BERLIN

03.08.2010 | Berlin
Weltwirtschaftskrise bringt neue Feuerwehrautos
Die Berliner Feuerwehr profitiert von der Weltwirtschaftskrise und erneuert als Einzige im gesamten Bund in großem Umfang ihren Fuhrpark. Für 22,6 Millionen Euro wurden 115 neue Fahrzeuge angeschafft.
Für 22,6 Millionen Euro hat die Berliner Feuerwehr ihren Fuhrpark modernisiert. Das Geld stammt hauptsächlich aus dem «Konjunkturpaket 2», das der Bund nach der Weltwirtschaftskrise verabschiedet hat. Insgesamt 115 Fahrzeuge konnten damit angeschafft werden, gab der Leiter der Berliner Feuerwehr, Wilfried Gräfling, am Dienstag vor dem Brandenburger Tor bekannt. Dort präsentierte er zusammen mit dem Staatssekretär für Inneres, Ulrich Freise, einige neue Fahrzeuge, die sich auch schon im Einsatz befinden.
Durch die Neuanschaffungen konnten etwa 10 Prozent des gesamten Fuhrparks, der etwa 1000 Fahrzeuge umfasst, erneuert werden. So erklärte Gräfling, dass jetzt endlich ein 40 Jahre alter Feuerwehrkran ausgemustert werden könne. Er soll gegen einen 850000 Euro teuren Kran ersetzt werden.

«Seit den 70er Jahren ist das die größte Neuanschaffungswelle in der Geschichte der Berliner Feuerwehr», sagte Gräfling freudig.
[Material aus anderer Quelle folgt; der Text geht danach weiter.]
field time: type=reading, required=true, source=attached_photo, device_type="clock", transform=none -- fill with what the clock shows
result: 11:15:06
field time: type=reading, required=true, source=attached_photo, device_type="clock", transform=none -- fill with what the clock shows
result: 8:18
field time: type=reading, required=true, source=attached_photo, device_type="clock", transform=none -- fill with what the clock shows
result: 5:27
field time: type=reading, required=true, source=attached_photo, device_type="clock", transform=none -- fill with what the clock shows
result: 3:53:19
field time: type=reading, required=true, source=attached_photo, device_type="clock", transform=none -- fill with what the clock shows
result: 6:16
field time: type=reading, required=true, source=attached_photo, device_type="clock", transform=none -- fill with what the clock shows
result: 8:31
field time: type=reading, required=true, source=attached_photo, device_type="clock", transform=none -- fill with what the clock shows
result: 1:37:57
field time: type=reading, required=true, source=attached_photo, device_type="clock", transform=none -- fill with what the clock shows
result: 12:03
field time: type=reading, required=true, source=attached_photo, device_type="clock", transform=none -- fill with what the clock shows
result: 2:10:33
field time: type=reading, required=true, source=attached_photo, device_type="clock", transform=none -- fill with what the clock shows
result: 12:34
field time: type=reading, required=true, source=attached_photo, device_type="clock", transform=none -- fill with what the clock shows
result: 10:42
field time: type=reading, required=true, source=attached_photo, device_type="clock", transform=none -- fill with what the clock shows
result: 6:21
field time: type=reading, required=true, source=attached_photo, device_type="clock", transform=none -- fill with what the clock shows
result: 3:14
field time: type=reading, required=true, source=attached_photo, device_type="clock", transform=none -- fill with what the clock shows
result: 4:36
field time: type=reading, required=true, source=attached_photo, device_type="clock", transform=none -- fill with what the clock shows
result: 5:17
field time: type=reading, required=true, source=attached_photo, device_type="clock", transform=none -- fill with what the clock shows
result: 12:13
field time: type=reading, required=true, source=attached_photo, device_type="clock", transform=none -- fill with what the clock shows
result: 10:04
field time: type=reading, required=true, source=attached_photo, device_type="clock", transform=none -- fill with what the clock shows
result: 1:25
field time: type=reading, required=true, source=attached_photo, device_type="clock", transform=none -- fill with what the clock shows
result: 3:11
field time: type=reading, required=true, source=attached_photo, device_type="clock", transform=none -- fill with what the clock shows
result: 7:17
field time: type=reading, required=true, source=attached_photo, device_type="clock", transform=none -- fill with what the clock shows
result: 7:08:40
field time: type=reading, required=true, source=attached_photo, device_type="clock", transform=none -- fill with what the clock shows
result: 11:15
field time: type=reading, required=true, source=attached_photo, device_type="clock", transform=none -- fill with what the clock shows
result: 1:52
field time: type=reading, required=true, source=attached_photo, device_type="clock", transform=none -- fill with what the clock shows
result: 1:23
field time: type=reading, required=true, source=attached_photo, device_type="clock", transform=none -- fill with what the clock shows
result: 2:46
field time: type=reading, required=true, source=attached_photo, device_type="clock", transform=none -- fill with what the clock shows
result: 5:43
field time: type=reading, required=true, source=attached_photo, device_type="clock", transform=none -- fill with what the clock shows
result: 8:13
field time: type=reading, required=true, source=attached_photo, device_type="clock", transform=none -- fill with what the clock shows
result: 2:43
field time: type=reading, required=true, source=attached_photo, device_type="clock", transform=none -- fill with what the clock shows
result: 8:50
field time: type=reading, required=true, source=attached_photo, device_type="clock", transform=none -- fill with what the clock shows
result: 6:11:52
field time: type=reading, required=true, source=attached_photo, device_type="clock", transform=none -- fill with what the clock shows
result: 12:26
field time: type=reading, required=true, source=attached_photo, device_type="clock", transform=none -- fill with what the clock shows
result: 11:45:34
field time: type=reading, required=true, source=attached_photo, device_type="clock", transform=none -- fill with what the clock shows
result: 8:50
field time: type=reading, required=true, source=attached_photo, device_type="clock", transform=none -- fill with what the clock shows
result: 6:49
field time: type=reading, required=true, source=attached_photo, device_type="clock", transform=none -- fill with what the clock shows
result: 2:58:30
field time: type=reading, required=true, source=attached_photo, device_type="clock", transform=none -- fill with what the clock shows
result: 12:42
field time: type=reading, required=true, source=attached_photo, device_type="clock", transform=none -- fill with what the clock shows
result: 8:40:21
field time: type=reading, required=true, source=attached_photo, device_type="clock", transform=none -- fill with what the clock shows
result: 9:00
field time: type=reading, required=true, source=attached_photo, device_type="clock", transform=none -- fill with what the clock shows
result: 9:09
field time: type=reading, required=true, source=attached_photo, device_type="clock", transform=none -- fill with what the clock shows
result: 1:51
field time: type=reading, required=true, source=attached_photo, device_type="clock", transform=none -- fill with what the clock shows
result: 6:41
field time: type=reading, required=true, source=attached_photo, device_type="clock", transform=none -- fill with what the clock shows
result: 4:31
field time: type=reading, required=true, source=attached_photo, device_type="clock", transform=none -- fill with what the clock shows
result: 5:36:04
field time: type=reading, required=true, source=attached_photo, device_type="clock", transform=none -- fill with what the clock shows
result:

Das hat die Berliner Feuerwehr dem 14 Milliarden Euro umfassenden «Konjunkturpaket 2» zu verdanken, das der Bund im vergangenen Jahr verabschiedete. Davon erhielt das Land Berlin rund 474 Millionen Euro. Der Senat steuerte dazu noch einmal 158 Millionen Euro bei, was ein Gesamtvolumen für Berlin von 632 Millionen Euro bedeutete. Hiervon erhielt die Berliner Feuerwehr rund 22,6 Millionen Euro zur «umweltgerechten Erneuerung des Fuhrparks».
Diese Bedingung sah Staatssekretär Freise erfüllt, indem er erklärte, dass die neuen Fahrzeuge durchschnittlich etwa 25 Prozent weniger Schadstoffe ausstoßen als die alten Modelle. Durch ihr «Umweltkonzept» profitiere die Berliner Feuerwehr als einzige im Bund in so großem Umfang vom «Konjunkturpaket 2», sagte Wilfried Gräfling.